Otra señal de Francisco a los pobres: designó obispos a dos curas villeros

LA NACION

Por primera vez, el papa Francisco nombró obispos a dos curas villeros. José Ignacio García Cuerva, actual párroco en la villa La Cava, de San Isidro, pasará a ser obispo auxiliar de Lomas de Zamora, donde secundará al titular de la diócesis, el jesuita Jorge Lugones, y Gustavo Carrara, párroco de Santa María Madre del Pueblo, en la villa 1-11-14, de Flores, asumirá como obispo auxiliar de Buenos Aires, acompañando al cardenal Mario Poli.

El Papa formalizó las designaciones -inéditas en su pontificado- un día después de celebrar la Jornada Mundial de los Pobres, en la que almorzó con 1500 inmigrantes y gente sin techo y afirmó que "ayudar a los pobres es el pasaporte al paraíso". En las villas porteñas y de San Isidro, entre otras, también hubo anteayer encuentros comunitarios para priorizar el vínculo con los pobres.

Las designaciones de Carrara y de García Cuerva, quienes como todos los curas villeros se identifican con el legado del padre Carlos Mugica, acentuarán el carácter más social que adoptó el Episcopado hace dos semanas, al elegir como nuevo presidente al obispo de San Isidro, Oscar Ojea, quien tiene un trato cercano con ambos.

La decisión de Francisco apunta a jerarquizar el trabajo de los sacerdotes de las villas de emergencia, una línea pastoral a la que el entonces cardenal Jorge Bergoglio le dio prioridad durante su tarea como arzobispo de Buenos Aires.

En sintonía con los curas que ejercen su ministerio pastoral en las villas porteñas y del Gran Buenos Aires, García Cuerva y Carrara promovieron en los últimos años distintas acciones de asistencia y promoción humana en favor de las comunidades y rescatan la identidad cultural y los valores que se mantienen en muchos barrios vulnerables.

Denunciaron reiteradamente las situaciones de emergencia habitacional y las postergaciones en materia de salud, educación y acceso al trabajo que padecen las familias que habitan en estos conglomerados y señalaron muchas veces la necesidad de promover una integración efectiva de los barrios de emergencia con el tejido urbano.
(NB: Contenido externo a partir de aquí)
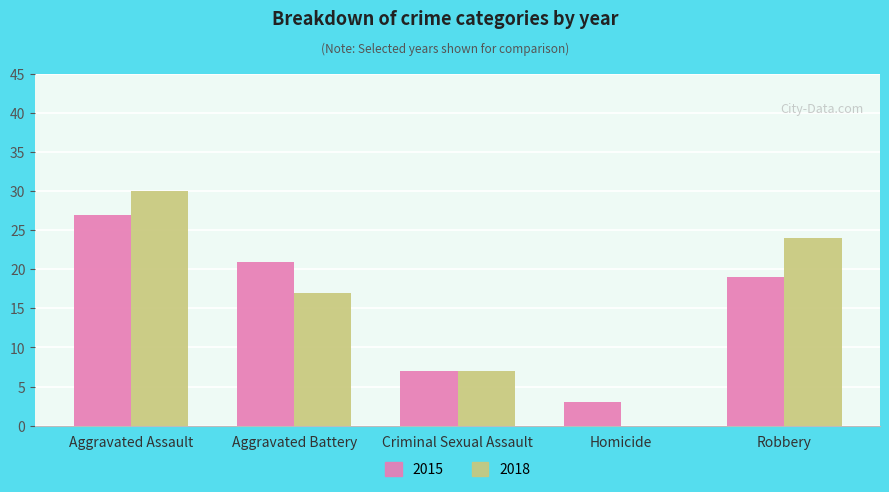

Is the value of 2015 at Aggravated Assault greater than the value of 2018 at Robbery?

Yes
Prefieren hablar de "urbanización" y no de "erradicación de las villas".

Una de las principales preocupaciones de los curas villeros es el avance de la droga y el negocio del narcotráfico, principalmente en los barrios carenciados. En 2009, los curas de los barrios de emergencia formalizaron esa preocupación en el documento "La droga en las villas: despenalizada de hecho". Fue presentado por el padre Pepe Di Paola, quien luego recibió una grave amenaza.

García Cuerva, de 49 años, nació en Río Gallegos y se formó en la Diócesis de San Isidro, donde acompañó el trabajo pastoral de los obispos Jorge Casaretto y Ojea. Luego de ser ordenado sacerdote, en la Catedral de San Isidro, se recibió de abogado por la Universidad Católica de Salta.

Su primer destino como sacerdote, en 1997, fue la parroquia de La Cava, donde luego fue párroco. Entre 2006 y 2014 condujo la parroquia Santa Clara de Asís, de El Talar. Fue vicepresidente de Cáritas San Isidro y desde hace cuatro años integra en el Episcopado la Comisión Nacional sobre la Drogadependencia.

García Cuerva trabajó mucho tiempo en la pastoral penitenciaria, donde varias veces advirtió sobre las deficiencias de las condiciones carcelarias. Ahora acompañará en la Diócesis de Lomas de Zamora al jesuita Lugones, flamante presidente de la Comisión de Pastoral Social del Episcopado.

Gustavo Carrara, de 44 años, fue designado en 2011 vicario para las villas de emergencia de la ciudad, función en la que sucedió al padre Pepe. De perfil bajo, fue ordenado sacerdote en 1998 por el cardenal Jorge Bergoglio y realizó trabajos pastorales en la parroquia Nuestra Señora de Luján de los Patriotas, en Mataderos, en el santuario San Cayetano, de Liniers, en la iglesia Inmaculada Concepción, de Belgrano.

Párroco en Villa Soldati, desde 2009 Carrara se desempeña en Santa María, Madre del Pueblo, en la villa de emergencia 1-11-14 del Bajo Flores, frente al estadio de San Lorenzo, donde conviven más de 45.000 personas.